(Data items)
════════════════
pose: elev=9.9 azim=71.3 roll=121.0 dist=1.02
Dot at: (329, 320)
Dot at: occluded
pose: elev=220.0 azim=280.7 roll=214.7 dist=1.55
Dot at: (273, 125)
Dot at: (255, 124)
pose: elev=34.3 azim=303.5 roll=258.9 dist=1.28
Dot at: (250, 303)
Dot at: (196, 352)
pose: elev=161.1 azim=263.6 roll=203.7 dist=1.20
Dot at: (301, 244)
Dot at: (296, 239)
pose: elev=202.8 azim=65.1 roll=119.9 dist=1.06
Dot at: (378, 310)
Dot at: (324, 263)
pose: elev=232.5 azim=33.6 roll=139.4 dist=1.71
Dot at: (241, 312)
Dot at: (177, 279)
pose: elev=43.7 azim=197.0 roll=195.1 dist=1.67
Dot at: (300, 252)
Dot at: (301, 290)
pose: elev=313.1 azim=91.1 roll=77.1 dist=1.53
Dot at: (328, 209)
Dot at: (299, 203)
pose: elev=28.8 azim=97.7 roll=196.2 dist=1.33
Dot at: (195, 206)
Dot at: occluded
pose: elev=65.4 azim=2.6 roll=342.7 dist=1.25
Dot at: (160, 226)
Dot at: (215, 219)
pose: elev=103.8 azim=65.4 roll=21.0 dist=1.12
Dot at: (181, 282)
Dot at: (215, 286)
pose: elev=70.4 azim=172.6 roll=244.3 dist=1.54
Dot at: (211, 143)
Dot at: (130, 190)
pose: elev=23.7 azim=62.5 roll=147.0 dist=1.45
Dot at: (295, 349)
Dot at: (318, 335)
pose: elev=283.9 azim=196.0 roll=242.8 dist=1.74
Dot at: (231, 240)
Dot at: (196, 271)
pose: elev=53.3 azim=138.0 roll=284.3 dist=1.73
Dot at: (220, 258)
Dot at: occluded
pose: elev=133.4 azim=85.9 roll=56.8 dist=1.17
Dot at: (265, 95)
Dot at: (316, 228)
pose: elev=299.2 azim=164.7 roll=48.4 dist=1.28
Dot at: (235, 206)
════════════════
> _Written request_
Can you change every "pose" in the lines above to "view" and give them back with nothing else altered?

> _Exercise result_
view: elev=9.9 azim=71.3 roll=121.0 dist=1.02
Dot at: (329, 320)
Dot at: occluded
view: elev=220.0 azim=280.7 roll=214.7 dist=1.55
Dot at: (273, 125)
Dot at: (255, 124)
view: elev=34.3 azim=303.5 roll=258.9 dist=1.28
Dot at: (250, 303)
Dot at: (196, 352)
view: elev=161.1 azim=263.6 roll=203.7 dist=1.20
Dot at: (301, 244)
Dot at: (296, 239)
view: elev=202.8 azim=65.1 roll=119.9 dist=1.06
Dot at: (378, 310)
Dot at: (324, 263)
view: elev=232.5 azim=33.6 roll=139.4 dist=1.71
Dot at: (241, 312)
Dot at: (177, 279)
view: elev=43.7 azim=197.0 roll=195.1 dist=1.67
Dot at: (300, 252)
Dot at: (301, 290)
view: elev=313.1 azim=91.1 roll=77.1 dist=1.53
Dot at: (328, 209)
Dot at: (299, 203)
view: elev=28.8 azim=97.7 roll=196.2 dist=1.33
Dot at: (195, 206)
Dot at: occluded
view: elev=65.4 azim=2.6 roll=342.7 dist=1.25
Dot at: (160, 226)
Dot at: (215, 219)
view: elev=103.8 azim=65.4 roll=21.0 dist=1.12
Dot at: (181, 282)
Dot at: (215, 286)
view: elev=70.4 azim=172.6 roll=244.3 dist=1.54
Dot at: (211, 143)
Dot at: (130, 190)
view: elev=23.7 azim=62.5 roll=147.0 dist=1.45
Dot at: (295, 349)
Dot at: (318, 335)
view: elev=283.9 azim=196.0 roll=242.8 dist=1.74
Dot at: (231, 240)
Dot at: (196, 271)
view: elev=53.3 azim=138.0 roll=284.3 dist=1.73
Dot at: (220, 258)
Dot at: occluded
view: elev=133.4 azim=85.9 roll=56.8 dist=1.17
Dot at: (265, 95)
Dot at: (316, 228)
view: elev=299.2 azim=164.7 roll=48.4 dist=1.28
Dot at: (235, 206)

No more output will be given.